After so many years, however, the ideal is far from being turned into reality. The tragic death of George Floyd at the hands of a white police officer last month in the U.S. city of Minneapolis has struck as a reminder that beneath the so-called "shining city upon a hill," there is a dark dungeon where the demon of racial discrimination is imprisoning and persecuting America's people of color.

Racial problems have been deeply embedded in the genes of the United States. In the early days of the country, slavery was implicitly permitted in the original Constitution although the Declaration of Independence states "all men are created equal."

Given the progress made throughout the centuries in promoting the basic human rights of the blacks and other minority groups, the specter of racial discrimination continues to haunt the country.

In a recent livestreaming discussion of police reform over the death of Floyd, former U.S. President Barack Obama admitted that racial inequality and oppression are still deeply rooted in America's social life.

According to a 2019 study by Pew Research Center, a U.S. nonpartisan fact tank, a majority of adults say blacks are treated less fairly than whites in encounters with police and by the criminal justice system.

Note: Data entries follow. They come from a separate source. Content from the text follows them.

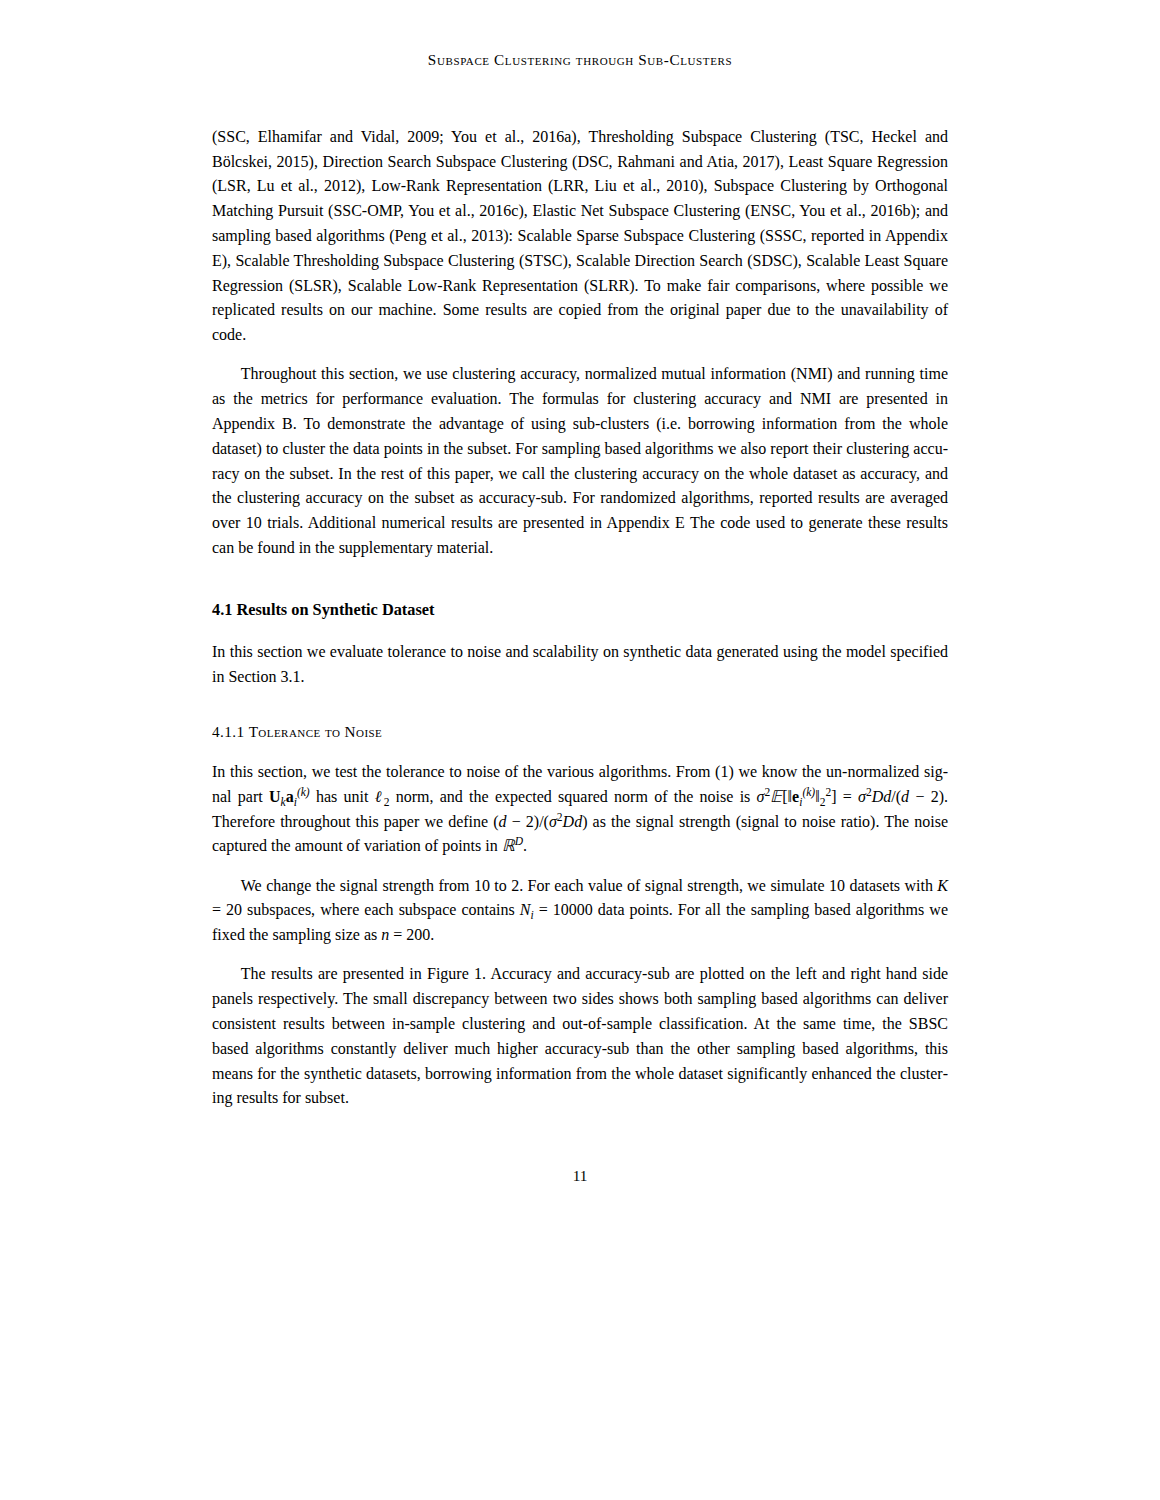Subspace Clustering through Sub-Clusters
(SSC, Elhamifar and Vidal, 2009; You et al., 2016a), Thresholding Subspace Clustering (TSC, Heckel and Bölcskei, 2015), Direction Search Subspace Clustering (DSC, Rahmani and Atia, 2017), Least Square Regression (LSR, Lu et al., 2012), Low-Rank Representation (LRR, Liu et al., 2010), Subspace Clustering by Orthogonal Matching Pursuit (SSC-OMP, You et al., 2016c), Elastic Net Subspace Clustering (ENSC, You et al., 2016b); and sampling based algorithms (Peng et al., 2013): Scalable Sparse Subspace Clustering (SSSC, reported in Appendix E), Scalable Thresholding Subspace Clustering (STSC), Scalable Direction Search (SDSC), Scalable Least Square Regression (SLSR), Scalable Low-Rank Representation (SLRR). To make fair comparisons, where possible we replicated results on our machine. Some results are copied from the original paper due to the unavailability of code.
Throughout this section, we use clustering accuracy, normalized mutual information (NMI) and running time as the metrics for performance evaluation. The formulas for clustering accuracy and NMI are presented in Appendix B. To demonstrate the advantage of using sub-clusters (i.e. borrowing information from the whole dataset) to cluster the data points in the subset. For sampling based algorithms we also report their clustering accuracy on the subset. In the rest of this paper, we call the clustering accuracy on the whole dataset as accuracy, and the clustering accuracy on the subset as accuracy-sub. For randomized algorithms, reported results are averaged over 10 trials. Additional numerical results are presented in Appendix E The code used to generate these results can be found in the supplementary material.
4.1 Results on Synthetic Dataset
In this section we evaluate tolerance to noise and scalability on synthetic data generated using the model specified in Section 3.1.
4.1.1 Tolerance to Noise
In this section, we test the tolerance to noise of the various algorithms. From (1) we know the un-normalized signal part Ukai(k) has unit ℓ2 norm, and the expected squared norm of the noise is σ2𝔼[‖ei(k)‖22] = σ2Dd/(d − 2). Therefore throughout this paper we define (d − 2)/(σ2Dd) as the signal strength (signal to noise ratio). The noise captured the amount of variation of points in ℝD.
We change the signal strength from 10 to 2. For each value of signal strength, we simulate 10 datasets with K = 20 subspaces, where each subspace contains Ni = 10000 data points. For all the sampling based algorithms we fixed the sampling size as n = 200.
The results are presented in Figure 1. Accuracy and accuracy-sub are plotted on the left and right hand side panels respectively. The small discrepancy between two sides shows both sampling based algorithms can deliver consistent results between in-sample clustering and out-of-sample classification. At the same time, the SBSC based algorithms constantly deliver much higher accuracy-sub than the other sampling based algorithms, this means for the synthetic datasets, borrowing information from the whole dataset significantly enhanced the clustering results for subset.
11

And racial discrimination and limited access to quality education and high-paying jobs are considered as major reasons why black people in the United States are having a harder time than white people getting ahead.

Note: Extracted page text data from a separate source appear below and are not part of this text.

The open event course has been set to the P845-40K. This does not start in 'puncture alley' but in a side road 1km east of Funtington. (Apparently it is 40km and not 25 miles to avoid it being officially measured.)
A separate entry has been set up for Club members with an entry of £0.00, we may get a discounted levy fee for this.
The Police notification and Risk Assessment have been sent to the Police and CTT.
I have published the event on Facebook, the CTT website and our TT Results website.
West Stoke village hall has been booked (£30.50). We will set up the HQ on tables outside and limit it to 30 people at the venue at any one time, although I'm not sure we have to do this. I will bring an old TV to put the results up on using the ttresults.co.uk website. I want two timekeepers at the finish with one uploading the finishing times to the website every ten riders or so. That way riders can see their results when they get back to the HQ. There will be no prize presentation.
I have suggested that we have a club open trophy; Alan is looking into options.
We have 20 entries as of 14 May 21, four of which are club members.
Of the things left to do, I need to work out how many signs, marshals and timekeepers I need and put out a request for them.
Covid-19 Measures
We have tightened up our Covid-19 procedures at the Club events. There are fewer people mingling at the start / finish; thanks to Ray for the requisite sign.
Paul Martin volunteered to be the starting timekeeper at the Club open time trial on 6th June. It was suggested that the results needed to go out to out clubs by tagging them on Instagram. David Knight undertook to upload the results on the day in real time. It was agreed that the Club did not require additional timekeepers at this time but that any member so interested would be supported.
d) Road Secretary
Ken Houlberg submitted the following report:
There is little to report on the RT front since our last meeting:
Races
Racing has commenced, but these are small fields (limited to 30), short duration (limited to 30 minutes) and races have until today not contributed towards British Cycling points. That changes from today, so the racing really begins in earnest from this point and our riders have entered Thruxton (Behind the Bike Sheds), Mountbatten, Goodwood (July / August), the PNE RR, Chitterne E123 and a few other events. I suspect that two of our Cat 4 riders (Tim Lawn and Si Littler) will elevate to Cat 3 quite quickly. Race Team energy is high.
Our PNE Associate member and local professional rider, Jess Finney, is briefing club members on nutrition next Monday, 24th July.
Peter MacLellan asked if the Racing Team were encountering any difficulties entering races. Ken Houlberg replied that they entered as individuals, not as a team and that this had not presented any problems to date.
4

The ongoing coronavirus pandemic has only made the lives of the Black Americans worse and aggravated the racial tensions.

Recent data compiled by the non-partisan APM Research Lab show that African Americans are dying at a rate of 50.3 per 100,000 people, compared with 20.7 for white people during the deadly pandemic.

Charles M. Blow, a New York Times opinion columnist, warned recently in an opinion piece that "We may be waiting for a racial time bomb to explode with this disease."

Yet it seems that there is no clear and viable path to defusing that ticking bomb, which is now threatening to tear apart the "shining city upon a hill," the almost biblical icon of the hypocritical "American exceptionalism."

As the racial pathogen and the novel coronavirus keep plaguing the United States, the social fabric of the country today seems falling further apart.

The yawning wealth gap between the whites and non-whites persists; politics have become immensely polarized; the elbow room for political consensuses over major issues like universal health care and other entitlements seems only to exist in theory; and the cultural diversity, which Americans used to celebrate as a source of their vitality, has become a force that pits one group of Americans against another.

Facing this increasingly fractured society, politicians of both political parties in Washington seem to have been both powerless and reluctant to solve the long-standing racial problems over the years.

What is worse is that some in the current White House, notably U.S. Secretary of State Mike Pompeo, even try to take advantage of the explosive racial conflicts for political gains, and pass the buck to their domestic political opponents, and even foreign governments.

Thomas Friedman, an American political commentator, recently cautioned in the New York Times that the United States is "edging toward a cultural civil war."

In its Civil War, the United States was lucky to have Abraham Lincoln, who was determined to heal the nation's wounds "with malice toward none, with charity for all" when guns were laid down. However, at the current moment as America's racial problems fester, one can only realistically expect that the dark dungeon is going to be further fortified and much more crowded.